How to Read the Schedules of Changes
The programs creating newkey from FSCSKEY first create a dummy newkey from the FSCSKEY and then changes are made in the newkey in the program. The programs are written in SAS and the code changes are what appear in the Schedule of Changes. They are pasted from the programs without editorial changes. They should be readable by people who do not know SAS. Here is an example:
/* OTIS */ if year = 1987 and FSCSKEY = 'CO0071' then newkey = 'CO0091'; if year = 1988 and FSCSKEY = 'CO0102' then newkey = 'CO0091';
These are the changes for Otis which were used as an example from the List of Libraries. The “/*” and “*/” indicate comments and are used here as an easy means of finding lines of code related to different libraries. These comments, typically, have the CITY. The first line indicates that SAS is to look for any case where the year is 1987 and the FSCSKEY is CO0071. In those cases (and this is only one where those two conditions hold), change the newkey to CO0091 from the dummy CO0071 that was used to seed this variable. The last year of Otis was 1989 as noted. And there was no other library that was using that FSCSKEY in a later year so it is used as the newkey. In 1988, Otis had the FSCSKEY of CO0102 and this, too, was changed to CO0091. The semicolon is a SAS end of command indicator.

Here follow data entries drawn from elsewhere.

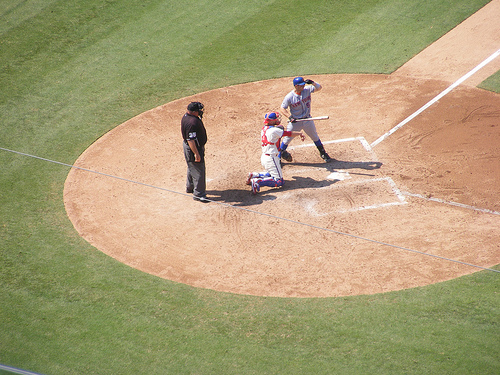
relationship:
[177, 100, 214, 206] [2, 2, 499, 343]
umpire at game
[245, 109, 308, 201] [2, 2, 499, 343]
catcher at game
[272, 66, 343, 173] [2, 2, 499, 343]
batter at game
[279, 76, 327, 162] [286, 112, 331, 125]
player holding bat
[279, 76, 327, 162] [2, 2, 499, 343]
player at game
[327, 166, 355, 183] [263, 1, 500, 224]
plate on diamond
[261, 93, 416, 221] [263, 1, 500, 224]
box on diamond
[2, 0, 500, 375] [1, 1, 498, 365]
grass on field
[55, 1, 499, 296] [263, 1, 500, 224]
dirt on diamond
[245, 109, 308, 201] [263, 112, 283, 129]
catcher has helmet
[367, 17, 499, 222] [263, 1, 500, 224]
baseline on diamond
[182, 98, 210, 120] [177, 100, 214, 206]
helmet on umpire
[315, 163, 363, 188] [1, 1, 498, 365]
base on field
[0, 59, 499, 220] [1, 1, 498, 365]
markings on field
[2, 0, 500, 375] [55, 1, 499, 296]
grass behind dirt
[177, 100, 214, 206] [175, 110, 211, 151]
umpire wearing shirt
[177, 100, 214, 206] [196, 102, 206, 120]
umpire wearing mask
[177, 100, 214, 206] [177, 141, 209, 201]
umpire wearing pants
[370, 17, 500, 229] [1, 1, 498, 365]
lines on field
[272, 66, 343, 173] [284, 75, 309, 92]
batter wearing helmet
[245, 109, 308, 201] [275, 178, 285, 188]
catcher wearing pads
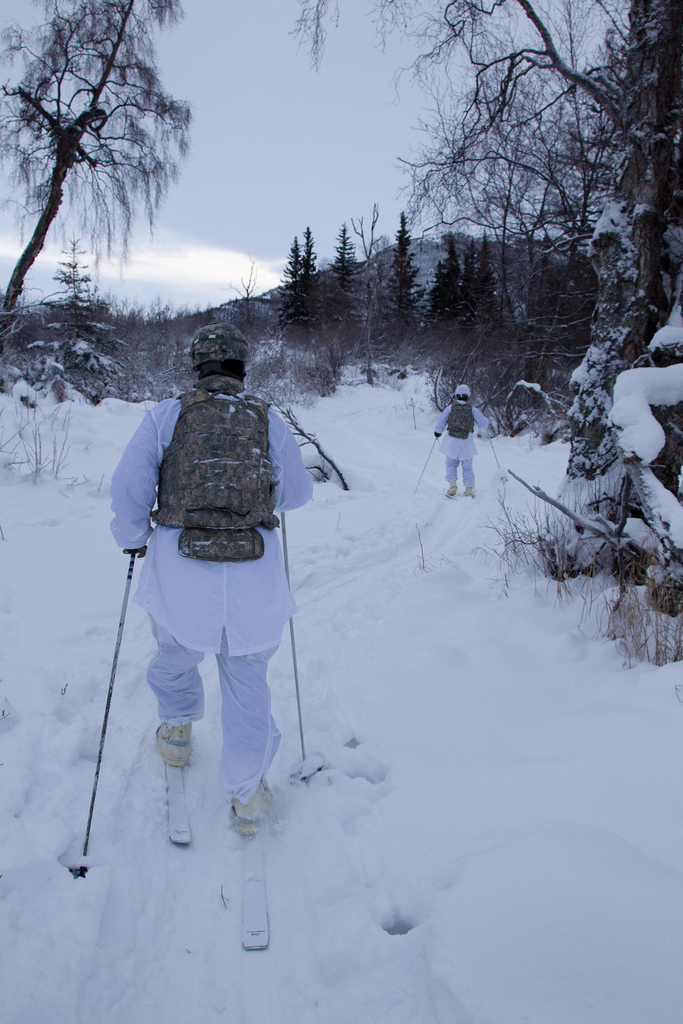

The Schedules of Changes are available as text files by state. Most of the state Schedules are in order by FSCSKEYs and years changed in the code—often in pairs, that is, in order by the sort of FSCSKEY, then year and often there were pairs of changes in different FSCSKEYs. This method gives the changes no apparent order but they are in order by the data. In a handful of cases, I sorted the libraries by CITY, as mentioned, thinking this would make things easier to find. I regret having done that because rather than making changes easier to find, it has made them harder to find when you do have the data. The most likely use of these files is for people to check my work and sorting by CITY cannot make this process easier. My apologies to those who follow.
Observations in PLDF3
|District of Columbia *||31|
|Northern Mariana Islands*||20|
|Virgin Islands *||16|
|West Virginia *||3,012|
* indicates states with no changes.
** Minnesota did not report in 2001.